-- INPUT DATA follows --

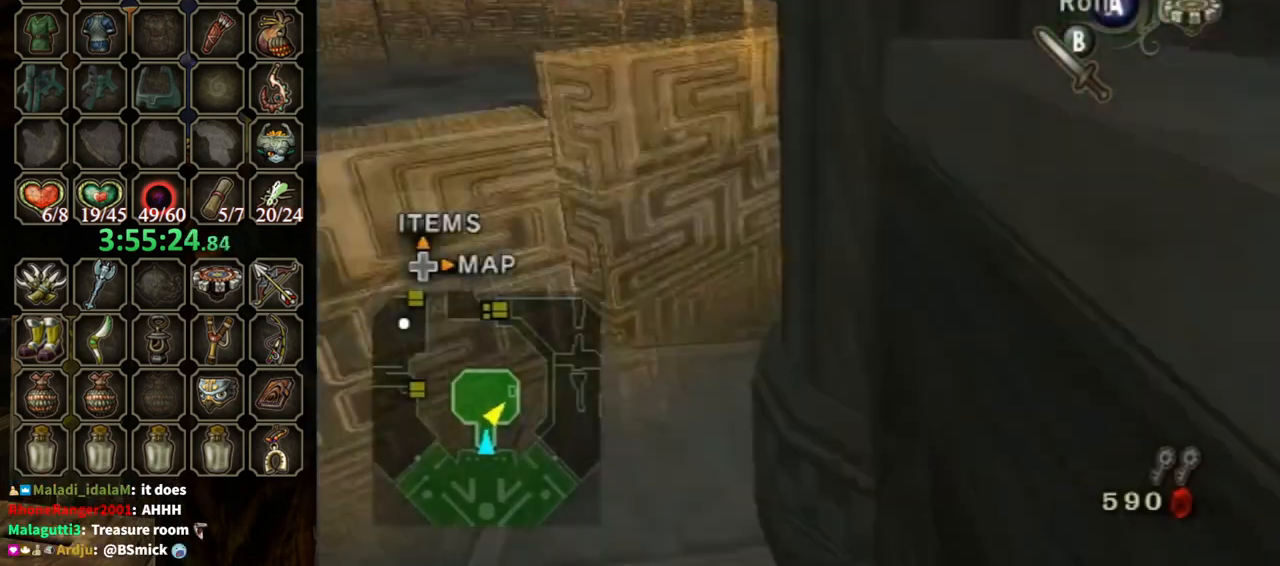
{"buttons": [], "left_stick": "up", "right_stick": "center", "events": [[33, "A", "down"], [100, "A", "up"], [267, "left_stick", "up"], [267, "right_stick", "left"], [367, "right_stick", "center"]]}
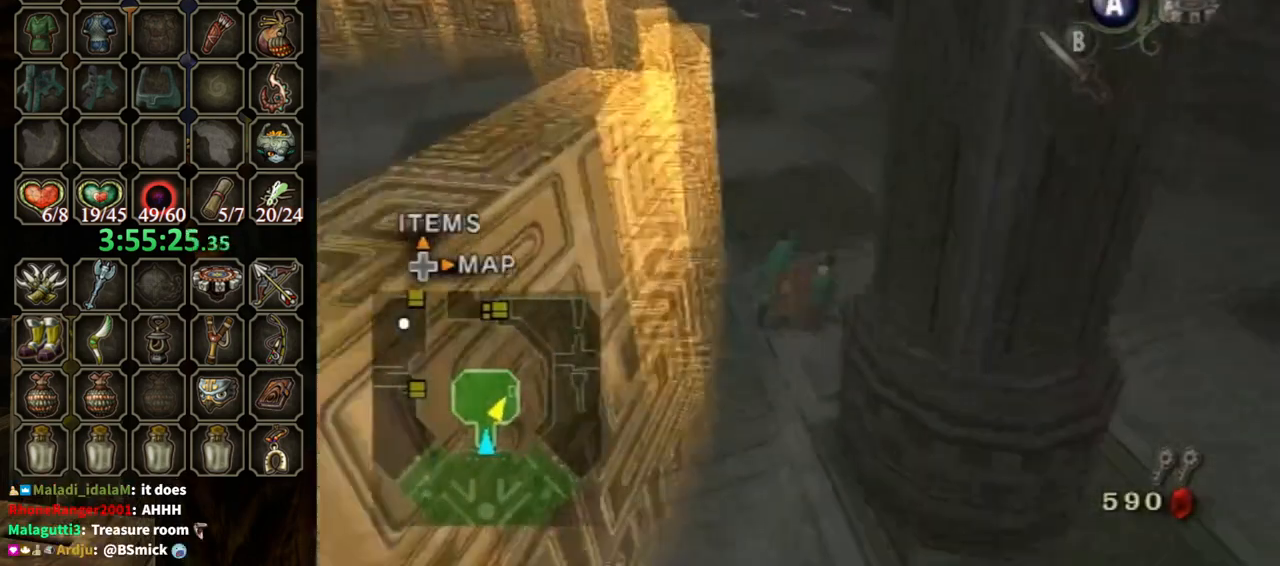
{"buttons": [], "left_stick": "up", "right_stick": "center", "events": [[200, "A", "down"], [267, "A", "up"], [367, "A", "down"], [400, "A", "up"]]}
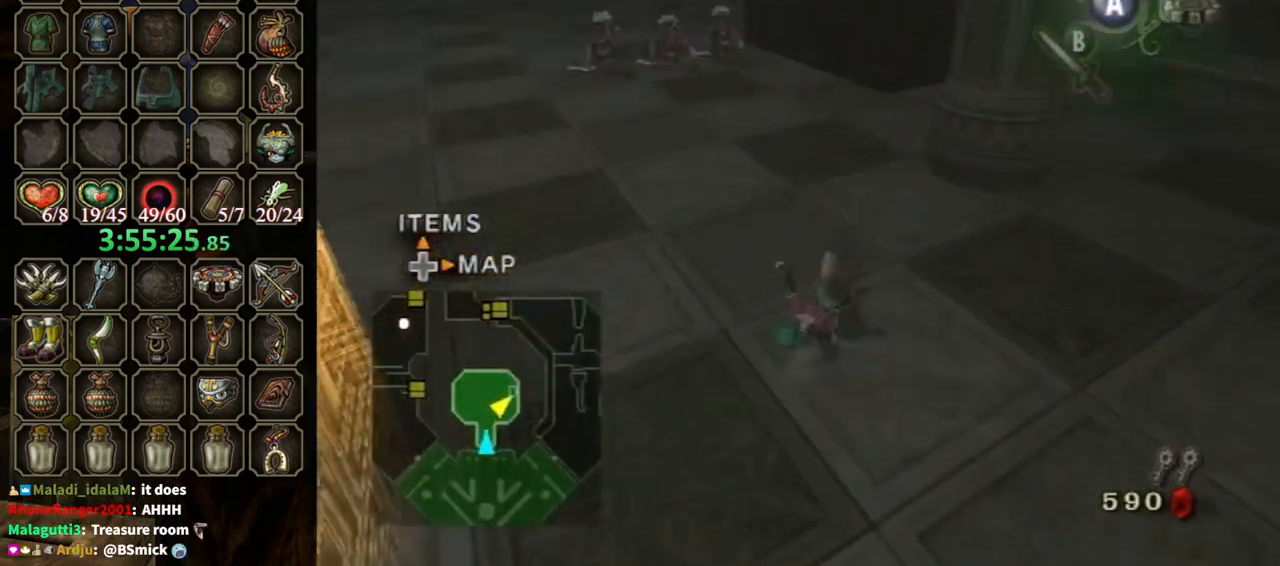
{"buttons": [], "left_stick": "up", "right_stick": "center", "events": [[400, "A", "down"], [500, "A", "up"]]}
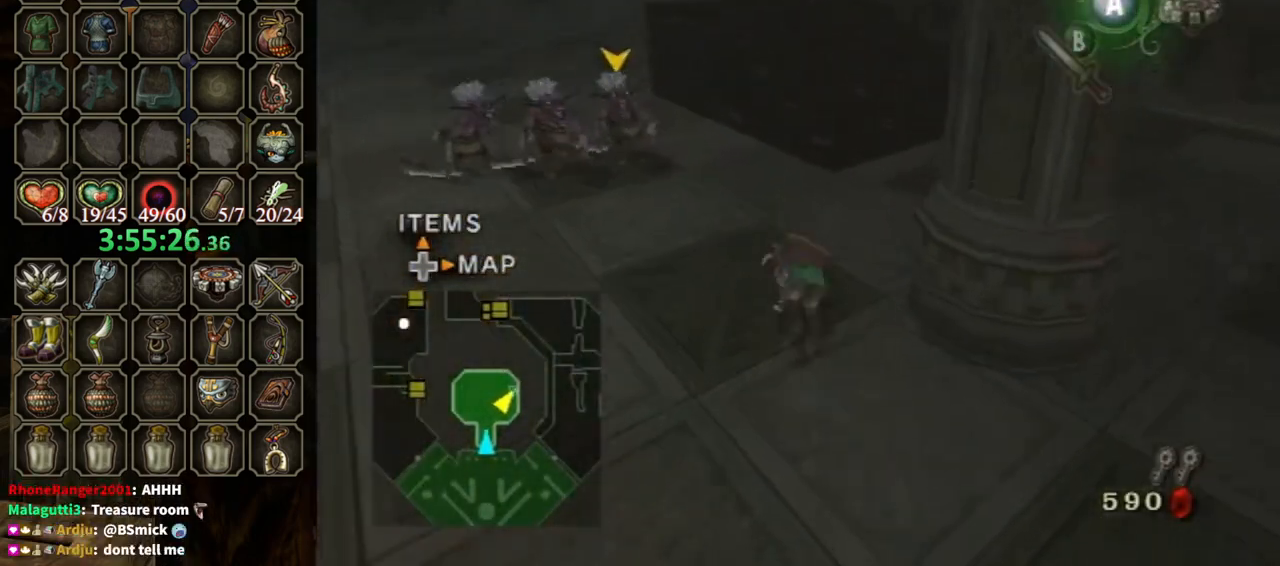
{"buttons": [], "left_stick": "up-right", "right_stick": "center", "events": [[67, "A", "down"], [133, "A", "up"], [400, "left_stick", "up-right"]]}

-- INPUT DATA concluded --

#### [PROBLEM DETAILS]
Please repeat the listing above word for word, with the pictures removed.

#### [WRITTEN ANSWER]
{"buttons": [], "left_stick": "up", "right_stick": "center", "events": [[33, "A", "down"], [100, "A", "up"], [267, "left_stick", "up"], [267, "right_stick", "left"], [367, "right_stick", "center"]]}
{"buttons": [], "left_stick": "up", "right_stick": "center", "events": [[200, "A", "down"], [267, "A", "up"], [367, "A", "down"], [400, "A", "up"]]}
{"buttons": [], "left_stick": "up", "right_stick": "center", "events": [[400, "A", "down"], [500, "A", "up"]]}
{"buttons": [], "left_stick": "up-right", "right_stick": "center", "events": [[67, "A", "down"], [133, "A", "up"], [400, "left_stick", "up-right"]]}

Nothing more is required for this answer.